Before the Dietary Supplement Health and Education Act of 1994 (DSHEA), the prevailing regulation governing dietary supplements was the Food, Drug and Cosmetic Act (FD&C), passed in 1938. So, for more than 50 years, supplements were regulated as foods. During this period, FDA was against this regulatory classification of dietary supplements, according to some supplement industry insiders.
In the years leading up to DSHEA, FDA commissioner David Kessler, went head-to-head with the industry after a series of efforts by FDA to increase the regulation of supplements. While FDA denied it was trying to restrict access to supplements, its enforcement actions started to raise eyebrows and concerns. In the late 1980s and early 1990s, FDA raided and sued dietary supplement businesses. Many of these actions were under its new policy, bolstered by the passage of the Nutrition Education Labeling Act in 1990, that held non-vitamin/mineral dietary supplement ingredients were food additives, most of which would be considered unapproved, and took a roadblock stance with supplement health claims. The agency's infamous 1992 raid of Dr. Jonathon Wright's naturopathic clinic was centered on use of banned tryptophan and was a final straw for the natural products industry.
DSHEA's positive impact on supplement industry
The passage of DSHEA in 1994 was positive for the supplement industry in numerous ways. At its most basic, DSHEA merely amended the FDCA; in its most influential, DSHEA became the foundation for dietary supplement regulation.
DSHEA established a definition for dietary supplements as "a product intended to supplement the diet." Under this umbrella are vitamins, minerals, herbs/botanicals, amino acids and any dietary substance (or its derivatives) that is used by man to increase dietary intake. Supplements can even contain dietary substances that have been approved as drugs or are under an investigational new drug (IND) application, provided they were first marketed as a dietary ingredient, either as a supplement or food. However, a dietary supplement cannot be represented as a conventional food or intended to serve as an entire meal.
Most importantly, DSHEA established dietary supplements and their ingredients are not subject to food additive regulations. This was a direct victory over the pre-DSHEA attempts by FDA to consider non-vitamin/mineral ingredients as unapproved food additives. This exclusion by DSHEA reflected the prior federal court rulings, such as in the Traco Labs black currant raid and suit, against the notion that such ingredients were food additives.
Another major principle set forth by DSHEA was making FDA responsible for proving a dietary supplement is unsafe or illegal before taking regulatory action. Lest anyone think or claim this means FDA's hand are tied, DSHEA laid out numerous regulatory mandates to provide the agency with tools to regulate the supplement industry.
First and foremost, FDA can act on a supplement that poses "significant or unreasonable risk of illness or injury" when taken according to the labeled use recommendations or ordinary conditions of use. Also, before any new ingredient is marketed in a supplement, the company must first submit to FDA a safety-focused new dietary ingredient (NDI) notification. DSHEA also established requirements for labeling, claims and manufacturing quality.
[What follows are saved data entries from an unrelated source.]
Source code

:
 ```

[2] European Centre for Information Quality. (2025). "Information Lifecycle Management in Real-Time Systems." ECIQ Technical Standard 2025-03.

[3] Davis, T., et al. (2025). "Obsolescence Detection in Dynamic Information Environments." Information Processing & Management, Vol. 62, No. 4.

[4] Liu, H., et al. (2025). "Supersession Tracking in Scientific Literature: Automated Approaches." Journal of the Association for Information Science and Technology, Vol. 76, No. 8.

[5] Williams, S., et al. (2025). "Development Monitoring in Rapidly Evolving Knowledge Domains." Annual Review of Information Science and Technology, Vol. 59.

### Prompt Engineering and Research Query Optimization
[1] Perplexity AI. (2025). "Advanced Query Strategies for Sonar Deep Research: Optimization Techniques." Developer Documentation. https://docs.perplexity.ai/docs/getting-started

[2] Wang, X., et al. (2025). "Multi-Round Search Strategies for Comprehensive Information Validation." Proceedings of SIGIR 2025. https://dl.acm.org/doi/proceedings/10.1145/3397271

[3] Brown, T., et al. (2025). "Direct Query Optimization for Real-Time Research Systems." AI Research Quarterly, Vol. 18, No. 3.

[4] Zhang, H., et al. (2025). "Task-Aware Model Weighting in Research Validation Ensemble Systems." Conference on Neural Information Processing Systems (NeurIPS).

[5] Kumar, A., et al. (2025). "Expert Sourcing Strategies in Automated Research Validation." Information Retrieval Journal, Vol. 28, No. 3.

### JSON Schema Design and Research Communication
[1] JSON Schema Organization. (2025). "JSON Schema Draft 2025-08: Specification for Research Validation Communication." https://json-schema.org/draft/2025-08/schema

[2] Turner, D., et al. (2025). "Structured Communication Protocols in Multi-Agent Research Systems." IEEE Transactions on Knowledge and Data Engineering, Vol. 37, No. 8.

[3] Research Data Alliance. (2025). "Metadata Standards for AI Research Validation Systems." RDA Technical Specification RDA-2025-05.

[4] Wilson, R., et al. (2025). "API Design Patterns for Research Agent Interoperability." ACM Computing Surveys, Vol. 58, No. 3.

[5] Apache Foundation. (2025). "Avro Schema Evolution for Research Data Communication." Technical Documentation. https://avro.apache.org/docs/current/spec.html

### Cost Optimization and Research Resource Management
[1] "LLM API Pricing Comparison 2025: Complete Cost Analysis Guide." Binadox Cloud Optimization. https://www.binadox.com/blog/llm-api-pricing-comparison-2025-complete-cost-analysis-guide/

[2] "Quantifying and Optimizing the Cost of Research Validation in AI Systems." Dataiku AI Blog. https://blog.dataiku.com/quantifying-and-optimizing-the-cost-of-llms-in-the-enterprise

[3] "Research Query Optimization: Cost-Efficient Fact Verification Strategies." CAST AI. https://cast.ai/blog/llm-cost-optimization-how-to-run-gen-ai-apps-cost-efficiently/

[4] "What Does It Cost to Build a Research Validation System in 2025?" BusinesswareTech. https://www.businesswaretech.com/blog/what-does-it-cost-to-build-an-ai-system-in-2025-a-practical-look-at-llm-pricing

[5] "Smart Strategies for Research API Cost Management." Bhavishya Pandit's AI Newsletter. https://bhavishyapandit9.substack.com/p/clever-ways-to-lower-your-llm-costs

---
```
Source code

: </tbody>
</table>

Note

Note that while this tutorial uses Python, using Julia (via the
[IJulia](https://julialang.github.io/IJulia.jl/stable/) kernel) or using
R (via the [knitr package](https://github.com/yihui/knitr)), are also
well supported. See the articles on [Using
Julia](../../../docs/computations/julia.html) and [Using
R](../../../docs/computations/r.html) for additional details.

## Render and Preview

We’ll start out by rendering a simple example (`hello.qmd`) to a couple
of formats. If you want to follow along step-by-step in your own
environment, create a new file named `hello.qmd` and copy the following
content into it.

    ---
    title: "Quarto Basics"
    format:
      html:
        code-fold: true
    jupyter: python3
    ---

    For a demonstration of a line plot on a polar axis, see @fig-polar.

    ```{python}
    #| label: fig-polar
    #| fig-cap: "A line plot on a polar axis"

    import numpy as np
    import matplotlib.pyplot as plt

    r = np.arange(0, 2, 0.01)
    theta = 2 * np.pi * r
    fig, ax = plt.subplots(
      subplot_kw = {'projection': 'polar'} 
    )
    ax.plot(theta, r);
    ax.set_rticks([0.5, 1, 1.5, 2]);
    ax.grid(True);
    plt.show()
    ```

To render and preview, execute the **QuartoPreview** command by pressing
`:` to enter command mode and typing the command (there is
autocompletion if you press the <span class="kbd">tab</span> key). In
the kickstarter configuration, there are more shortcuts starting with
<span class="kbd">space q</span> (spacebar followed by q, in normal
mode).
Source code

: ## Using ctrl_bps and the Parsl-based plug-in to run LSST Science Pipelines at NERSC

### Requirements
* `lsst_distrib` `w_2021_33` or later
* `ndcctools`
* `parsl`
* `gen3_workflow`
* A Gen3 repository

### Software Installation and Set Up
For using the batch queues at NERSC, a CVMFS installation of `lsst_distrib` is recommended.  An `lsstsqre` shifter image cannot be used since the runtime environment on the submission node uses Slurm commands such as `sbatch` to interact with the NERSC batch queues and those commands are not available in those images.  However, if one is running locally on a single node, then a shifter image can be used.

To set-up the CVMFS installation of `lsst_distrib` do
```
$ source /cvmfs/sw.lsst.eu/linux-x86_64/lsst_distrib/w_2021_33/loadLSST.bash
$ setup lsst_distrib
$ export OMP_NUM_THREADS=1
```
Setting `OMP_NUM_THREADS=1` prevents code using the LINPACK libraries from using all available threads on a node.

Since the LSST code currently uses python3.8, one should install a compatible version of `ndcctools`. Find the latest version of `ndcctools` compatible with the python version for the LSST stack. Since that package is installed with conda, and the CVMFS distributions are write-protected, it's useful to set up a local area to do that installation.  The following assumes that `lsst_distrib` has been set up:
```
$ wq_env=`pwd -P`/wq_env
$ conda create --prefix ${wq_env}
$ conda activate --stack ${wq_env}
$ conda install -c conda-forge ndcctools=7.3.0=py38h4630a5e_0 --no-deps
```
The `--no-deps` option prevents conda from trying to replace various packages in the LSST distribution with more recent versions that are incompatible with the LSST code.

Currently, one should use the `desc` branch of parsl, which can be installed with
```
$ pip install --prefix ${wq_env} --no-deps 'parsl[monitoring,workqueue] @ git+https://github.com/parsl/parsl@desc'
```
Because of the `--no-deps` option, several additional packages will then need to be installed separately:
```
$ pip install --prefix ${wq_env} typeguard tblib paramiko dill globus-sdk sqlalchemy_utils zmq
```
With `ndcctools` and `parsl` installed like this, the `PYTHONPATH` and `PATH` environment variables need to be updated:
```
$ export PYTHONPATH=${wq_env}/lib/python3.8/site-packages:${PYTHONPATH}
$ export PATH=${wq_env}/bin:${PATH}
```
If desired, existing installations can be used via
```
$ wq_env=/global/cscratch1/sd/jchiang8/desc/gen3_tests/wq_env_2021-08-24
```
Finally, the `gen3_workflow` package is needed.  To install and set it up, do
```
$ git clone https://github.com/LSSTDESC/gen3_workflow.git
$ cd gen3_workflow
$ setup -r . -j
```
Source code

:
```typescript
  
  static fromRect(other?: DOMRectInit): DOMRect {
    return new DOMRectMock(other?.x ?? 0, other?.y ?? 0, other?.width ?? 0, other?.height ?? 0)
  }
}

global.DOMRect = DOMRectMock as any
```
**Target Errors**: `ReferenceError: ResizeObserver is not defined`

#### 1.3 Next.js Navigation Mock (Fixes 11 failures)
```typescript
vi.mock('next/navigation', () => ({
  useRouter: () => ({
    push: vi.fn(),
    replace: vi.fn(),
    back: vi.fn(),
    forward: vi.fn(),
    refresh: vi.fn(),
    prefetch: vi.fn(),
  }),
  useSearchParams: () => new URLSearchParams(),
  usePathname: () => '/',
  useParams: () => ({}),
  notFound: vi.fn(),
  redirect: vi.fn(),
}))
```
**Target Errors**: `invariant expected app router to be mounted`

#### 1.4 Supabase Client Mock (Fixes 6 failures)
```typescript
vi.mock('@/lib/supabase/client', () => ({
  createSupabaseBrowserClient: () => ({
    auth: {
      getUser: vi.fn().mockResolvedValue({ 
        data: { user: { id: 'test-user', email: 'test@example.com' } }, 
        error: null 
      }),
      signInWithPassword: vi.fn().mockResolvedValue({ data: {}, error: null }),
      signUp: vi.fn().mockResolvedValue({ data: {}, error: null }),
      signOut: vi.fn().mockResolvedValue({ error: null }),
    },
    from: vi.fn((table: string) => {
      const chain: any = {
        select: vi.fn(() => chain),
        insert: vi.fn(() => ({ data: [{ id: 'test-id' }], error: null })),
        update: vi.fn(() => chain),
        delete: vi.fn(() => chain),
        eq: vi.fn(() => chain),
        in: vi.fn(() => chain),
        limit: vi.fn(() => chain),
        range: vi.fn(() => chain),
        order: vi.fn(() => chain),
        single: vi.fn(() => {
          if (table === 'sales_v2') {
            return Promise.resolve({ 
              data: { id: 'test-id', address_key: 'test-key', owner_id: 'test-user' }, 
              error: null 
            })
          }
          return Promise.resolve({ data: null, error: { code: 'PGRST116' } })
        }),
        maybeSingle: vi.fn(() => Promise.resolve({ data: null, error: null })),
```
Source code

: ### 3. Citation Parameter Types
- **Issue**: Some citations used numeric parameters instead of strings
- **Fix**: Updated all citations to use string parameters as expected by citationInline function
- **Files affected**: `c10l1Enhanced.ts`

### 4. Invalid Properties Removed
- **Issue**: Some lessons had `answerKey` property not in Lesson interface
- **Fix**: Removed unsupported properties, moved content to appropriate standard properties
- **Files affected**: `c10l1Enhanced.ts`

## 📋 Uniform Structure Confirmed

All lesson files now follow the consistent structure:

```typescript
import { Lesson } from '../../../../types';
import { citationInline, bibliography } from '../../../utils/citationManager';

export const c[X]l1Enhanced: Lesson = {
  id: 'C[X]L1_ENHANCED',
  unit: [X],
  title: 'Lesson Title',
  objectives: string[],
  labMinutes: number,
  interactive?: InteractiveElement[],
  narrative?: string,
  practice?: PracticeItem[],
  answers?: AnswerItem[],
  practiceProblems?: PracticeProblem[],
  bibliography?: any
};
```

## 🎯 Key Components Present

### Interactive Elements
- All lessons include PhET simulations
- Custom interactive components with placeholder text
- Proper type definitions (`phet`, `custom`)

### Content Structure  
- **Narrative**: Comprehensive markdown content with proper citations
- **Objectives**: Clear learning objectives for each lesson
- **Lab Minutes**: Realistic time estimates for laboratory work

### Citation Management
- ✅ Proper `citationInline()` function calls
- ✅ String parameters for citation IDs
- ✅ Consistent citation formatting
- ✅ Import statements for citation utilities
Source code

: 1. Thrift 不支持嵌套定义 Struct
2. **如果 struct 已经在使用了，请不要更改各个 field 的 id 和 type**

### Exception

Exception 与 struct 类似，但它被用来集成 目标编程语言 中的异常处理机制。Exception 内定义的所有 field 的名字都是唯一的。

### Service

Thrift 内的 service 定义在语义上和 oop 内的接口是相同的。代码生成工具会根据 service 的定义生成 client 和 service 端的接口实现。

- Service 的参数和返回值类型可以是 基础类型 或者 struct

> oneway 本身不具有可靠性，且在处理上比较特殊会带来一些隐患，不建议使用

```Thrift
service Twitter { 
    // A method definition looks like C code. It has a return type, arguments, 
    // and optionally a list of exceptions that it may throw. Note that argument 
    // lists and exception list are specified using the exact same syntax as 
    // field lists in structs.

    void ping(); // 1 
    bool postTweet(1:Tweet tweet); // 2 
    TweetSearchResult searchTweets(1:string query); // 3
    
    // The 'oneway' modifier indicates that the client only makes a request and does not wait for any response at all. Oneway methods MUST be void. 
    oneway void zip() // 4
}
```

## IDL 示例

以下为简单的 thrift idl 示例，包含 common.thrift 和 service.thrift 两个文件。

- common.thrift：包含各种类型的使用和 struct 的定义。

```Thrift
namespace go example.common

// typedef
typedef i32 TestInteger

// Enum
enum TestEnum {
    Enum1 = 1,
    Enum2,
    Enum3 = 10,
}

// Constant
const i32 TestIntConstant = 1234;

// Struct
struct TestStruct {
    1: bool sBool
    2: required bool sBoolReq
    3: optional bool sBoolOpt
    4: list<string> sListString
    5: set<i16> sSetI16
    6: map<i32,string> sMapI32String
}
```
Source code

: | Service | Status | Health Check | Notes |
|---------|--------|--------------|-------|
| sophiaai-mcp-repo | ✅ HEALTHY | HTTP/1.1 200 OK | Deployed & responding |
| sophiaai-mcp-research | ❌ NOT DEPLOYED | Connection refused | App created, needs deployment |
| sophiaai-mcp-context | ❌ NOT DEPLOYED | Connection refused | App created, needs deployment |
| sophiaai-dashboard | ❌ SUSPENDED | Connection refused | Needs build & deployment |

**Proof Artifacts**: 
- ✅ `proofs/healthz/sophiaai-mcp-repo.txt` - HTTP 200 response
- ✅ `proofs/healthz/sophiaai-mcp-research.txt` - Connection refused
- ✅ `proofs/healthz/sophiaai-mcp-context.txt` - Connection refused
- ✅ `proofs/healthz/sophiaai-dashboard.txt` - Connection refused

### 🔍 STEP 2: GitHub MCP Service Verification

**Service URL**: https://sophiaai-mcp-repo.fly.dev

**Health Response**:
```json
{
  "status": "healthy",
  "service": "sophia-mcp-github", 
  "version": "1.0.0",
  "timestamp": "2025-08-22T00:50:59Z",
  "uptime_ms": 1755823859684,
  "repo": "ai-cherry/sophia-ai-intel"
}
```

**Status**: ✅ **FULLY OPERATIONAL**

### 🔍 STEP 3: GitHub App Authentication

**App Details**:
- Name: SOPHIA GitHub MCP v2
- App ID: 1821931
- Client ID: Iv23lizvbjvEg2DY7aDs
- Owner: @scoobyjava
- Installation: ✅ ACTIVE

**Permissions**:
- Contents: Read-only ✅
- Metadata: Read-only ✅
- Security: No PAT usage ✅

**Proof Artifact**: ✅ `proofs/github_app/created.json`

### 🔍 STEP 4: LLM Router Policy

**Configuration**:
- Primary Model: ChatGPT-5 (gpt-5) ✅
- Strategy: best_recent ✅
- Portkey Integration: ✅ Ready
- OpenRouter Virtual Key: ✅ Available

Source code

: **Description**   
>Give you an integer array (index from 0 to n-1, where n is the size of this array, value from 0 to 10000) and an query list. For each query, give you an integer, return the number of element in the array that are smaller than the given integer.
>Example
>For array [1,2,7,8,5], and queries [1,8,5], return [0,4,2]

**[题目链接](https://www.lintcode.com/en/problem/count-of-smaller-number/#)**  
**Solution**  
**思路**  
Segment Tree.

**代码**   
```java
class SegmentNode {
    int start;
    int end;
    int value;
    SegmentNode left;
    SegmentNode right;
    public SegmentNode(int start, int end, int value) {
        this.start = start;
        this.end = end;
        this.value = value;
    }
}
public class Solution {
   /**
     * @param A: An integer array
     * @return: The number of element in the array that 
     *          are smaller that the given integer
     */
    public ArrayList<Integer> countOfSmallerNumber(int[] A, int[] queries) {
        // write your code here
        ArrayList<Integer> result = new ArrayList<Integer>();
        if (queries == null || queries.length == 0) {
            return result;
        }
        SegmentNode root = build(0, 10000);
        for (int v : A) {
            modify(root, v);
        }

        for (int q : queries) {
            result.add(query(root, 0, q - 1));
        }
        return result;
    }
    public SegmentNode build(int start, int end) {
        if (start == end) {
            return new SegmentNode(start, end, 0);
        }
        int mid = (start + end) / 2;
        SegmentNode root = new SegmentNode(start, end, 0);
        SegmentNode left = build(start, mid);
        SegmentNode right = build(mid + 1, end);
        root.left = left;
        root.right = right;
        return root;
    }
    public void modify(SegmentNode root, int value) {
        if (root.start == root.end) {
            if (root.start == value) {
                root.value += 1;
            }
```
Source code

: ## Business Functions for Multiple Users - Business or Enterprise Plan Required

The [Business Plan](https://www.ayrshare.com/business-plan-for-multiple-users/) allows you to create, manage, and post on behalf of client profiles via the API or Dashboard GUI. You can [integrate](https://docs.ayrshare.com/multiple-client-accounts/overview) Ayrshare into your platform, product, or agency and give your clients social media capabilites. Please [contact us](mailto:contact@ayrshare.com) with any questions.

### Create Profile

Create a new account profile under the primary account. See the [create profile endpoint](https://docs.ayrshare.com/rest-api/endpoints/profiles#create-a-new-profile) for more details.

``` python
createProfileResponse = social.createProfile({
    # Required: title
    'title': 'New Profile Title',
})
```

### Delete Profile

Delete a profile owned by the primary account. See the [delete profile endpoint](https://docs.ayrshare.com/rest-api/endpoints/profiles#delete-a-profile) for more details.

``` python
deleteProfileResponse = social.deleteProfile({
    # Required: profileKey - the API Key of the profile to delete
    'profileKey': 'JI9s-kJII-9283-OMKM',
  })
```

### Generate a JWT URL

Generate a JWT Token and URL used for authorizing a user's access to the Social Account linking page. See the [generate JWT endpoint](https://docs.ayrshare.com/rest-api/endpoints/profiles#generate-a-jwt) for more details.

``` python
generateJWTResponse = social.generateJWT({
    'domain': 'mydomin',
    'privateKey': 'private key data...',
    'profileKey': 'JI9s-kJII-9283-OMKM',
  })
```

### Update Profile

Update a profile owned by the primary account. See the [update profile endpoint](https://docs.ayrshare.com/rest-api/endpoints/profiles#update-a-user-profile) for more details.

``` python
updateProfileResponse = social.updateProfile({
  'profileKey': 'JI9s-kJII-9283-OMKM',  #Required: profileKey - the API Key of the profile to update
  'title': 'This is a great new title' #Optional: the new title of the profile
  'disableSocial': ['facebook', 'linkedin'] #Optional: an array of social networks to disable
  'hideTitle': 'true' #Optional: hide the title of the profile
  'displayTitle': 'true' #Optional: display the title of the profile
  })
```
As the industry stared down an uncertain future in the early 1990s, the passage of DSHEA set a foundation for moving forward as an industry with its own set of regulations. The tug of war between the longstanding food categorization and the growing FDA desire to move supplements toward a drug-like regulatory model was supposed to be solved by DSHEA. The act defined dietary supplements and laid out the framework for claims, labeling, quality manufacturing and bringing new products to market. The promise of DSHEA was for free consumer access to healthy dietary supplements that are manufactured to high-quality standards, labeled accurately and informatively, and able to communicate health benefits in a responsible and substantiated manner. DSHEA certainly helped the dietary supplement industry gain popularity since 1994, but the implementation of DSHEA was initially slow, as it took FDA about 13 years to finalize GMPs and going on 20 years to finalize an NDI guidance. Additionally, the ever-tightening funding for FDA, and the agency's enforcement activity to weed out the outliers troubles the supplement industry. Thus, while DSHEA has been promising, and in some ways fulfilling—authorized and qualified health claims have been approved, for instance—there is still work to be done and regulatory hurdles to clear before the full success of DSHEA can be realized.